It is known that for a random matrix $A\in \mathbb{C}^{M\times K}$ with $M>K$, if each element is i.i.d. Gaussian generated, then $A$ has full column rank with probability one.
Now, assume that each element of $A$ is in the form of $e^{j\theta}$, where $\theta$'s are i.i.d. uniformly distributed in $(0,2\pi)$. Can I prove that $A$ has full column rank, with probability one? Thanks.
Best Answer
Yes, a result of this form is true very generally. It's equivalent to prove that $k$ vectors $v_1, \dots v_k \in \mathbb{C}^m$ chosen iid wrt the distribution given by $e^{i \theta}$ in each coordinate are linearly independent with probability $1$.
This is true with a much more general distribution on random vectors: it suffices for the vectors to be chosen iid wrt any distribution on $\mathbb{C}^m$ such that the probability of the vector lying in any particular hyperplane through the origin is zero.

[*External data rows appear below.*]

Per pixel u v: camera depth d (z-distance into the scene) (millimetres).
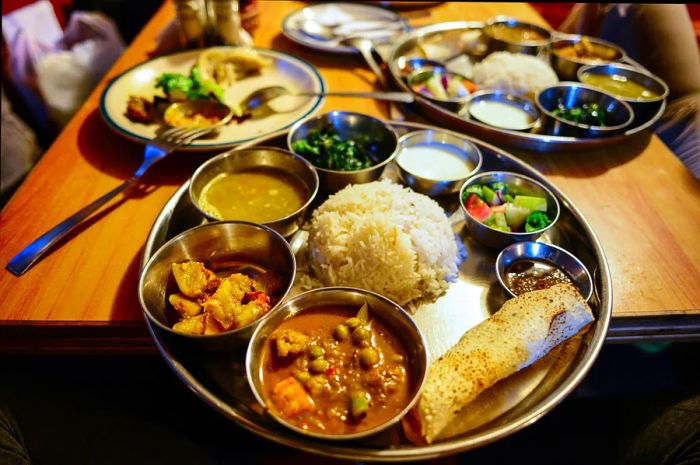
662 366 568
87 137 475
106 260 350
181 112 491
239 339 285
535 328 296
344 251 346
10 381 348
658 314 327
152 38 667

A large class of examples is any distribution with a continuous pdf such that the induced distribution on the unit sphere given by sampling a random vector and scaling it to unit length also has a continuous pdf which is nowhere zero; in any case your distribution qualifies.
To prove this we sample the vectors $v_1, v_2, \dots$ one at a time, observing that at each step $\text{span}(v_1, \dots v_i)$ is at most an $i$-dimensional subspace of $\mathbb{C}^m$, and so by hypothesis $v_{i+1}$ avoids it with probability $1$.